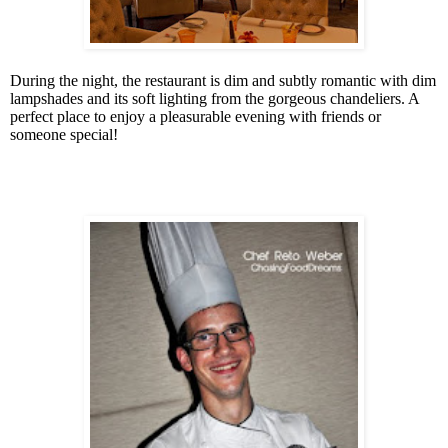
During the night, the restaurant is dim and subtly romantic with dim
lampshades and its soft lighting from the gorgeous chandeliers. A
perfect place to enjoy a pleasurable evening with friends or
someone special!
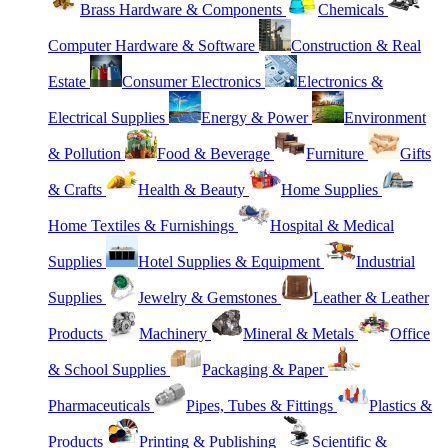
Brass Hardware & Components
Chemicals
Computer Hardware & Software
Construction & Real
Estate
Consumer Electronics
Electronics &
Electrical Supplies
Energy & Power
Environment
& Pollution
Food & Beverage
Furniture
Gifts
& Crafts
Health & Beauty
Home Supplies
Home Textiles & Furnishings
Hospital & Medical
Supplies
Hotel Supplies & Equipment
Industrial
Supplies
Jewelry & Gemstones
Leather & Leather
Products
Machinery
Mineral & Metals
Office
& School Supplies
Packaging & Paper
Pharmaceuticals
Pipes, Tubes & Fittings
Plastics &
Products
Printing & Publishing
Scientific &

## EXERCISE:
In the records above, how many lines contain the word "Electronics"? State only the number.

## SOLUTION TO THIS TASK:
2